[Provided text]

LinkedIn gives creators the gift of streamlined live video and newsletter creation. Lifetime treats viewers to an Olay-sponsored mini-episode featuring Monique Coleman. And a Peloton employee gifts the company a season in the spotlight.

LinkedIn expands creator mode features for video and newsletters

LinkedIn is expanding its newish creator features to encompass live video and newsletters. According to Search Engine Journal, the company plans to roll out access to the new features throughout the month to people who turn on “creator mode” (you’ll find that under the resources section in your profile).

Anyone with a LinkedIn profile can activate creator mode (and deactivate it any time). As SEJ reports, once you enable creator mode, people will only have the option to follow you (not connect with you), only your follower count will show in your profile, and your original content will show near the top of your profile page.

[/Provided text]
[Data shown]

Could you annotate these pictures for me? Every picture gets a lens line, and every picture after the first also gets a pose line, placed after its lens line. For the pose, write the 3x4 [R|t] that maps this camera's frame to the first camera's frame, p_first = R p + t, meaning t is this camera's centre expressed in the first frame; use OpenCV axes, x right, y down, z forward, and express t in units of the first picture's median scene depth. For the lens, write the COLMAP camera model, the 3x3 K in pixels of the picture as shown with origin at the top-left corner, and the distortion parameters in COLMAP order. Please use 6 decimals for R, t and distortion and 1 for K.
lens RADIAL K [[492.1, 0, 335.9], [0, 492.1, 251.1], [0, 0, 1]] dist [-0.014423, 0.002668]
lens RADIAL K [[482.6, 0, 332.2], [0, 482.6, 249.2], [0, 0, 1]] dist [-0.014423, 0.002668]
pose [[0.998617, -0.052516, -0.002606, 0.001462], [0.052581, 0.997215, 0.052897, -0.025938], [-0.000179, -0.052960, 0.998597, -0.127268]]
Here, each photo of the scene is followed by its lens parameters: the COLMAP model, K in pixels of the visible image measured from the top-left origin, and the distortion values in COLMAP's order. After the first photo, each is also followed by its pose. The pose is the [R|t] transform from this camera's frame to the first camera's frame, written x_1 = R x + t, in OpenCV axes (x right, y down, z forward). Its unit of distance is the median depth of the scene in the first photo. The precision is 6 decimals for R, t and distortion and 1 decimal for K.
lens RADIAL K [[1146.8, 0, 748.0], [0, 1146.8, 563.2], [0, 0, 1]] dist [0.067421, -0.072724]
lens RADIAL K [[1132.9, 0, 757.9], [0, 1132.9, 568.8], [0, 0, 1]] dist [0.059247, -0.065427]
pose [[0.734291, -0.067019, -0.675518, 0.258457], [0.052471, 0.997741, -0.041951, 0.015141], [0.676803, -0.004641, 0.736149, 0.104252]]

[/Data shown]

■ **Task goal**: Rewrite the stretch from "LinkedIn is expanding" through "your profile page." in the passage about LinkedIn's creator features, substituting "professional mode" for "creator mode" wherever it appears. None of the lines are needed for anything here.

■ **Written solution**:
LinkedIn is expanding its newish creator features to encompass live video and newsletters. According to Search Engine Journal, the company plans to roll out access to the new features throughout the month to people who turn on “professional mode” (you’ll find that under the resources section in your profile).

Anyone with a LinkedIn profile can activate professional mode (and deactivate it any time). As SEJ reports, once you enable professional mode, people will only have the option to follow you (not connect with you), only your follower count will show in your profile, and your original content will show near the top of your profile page.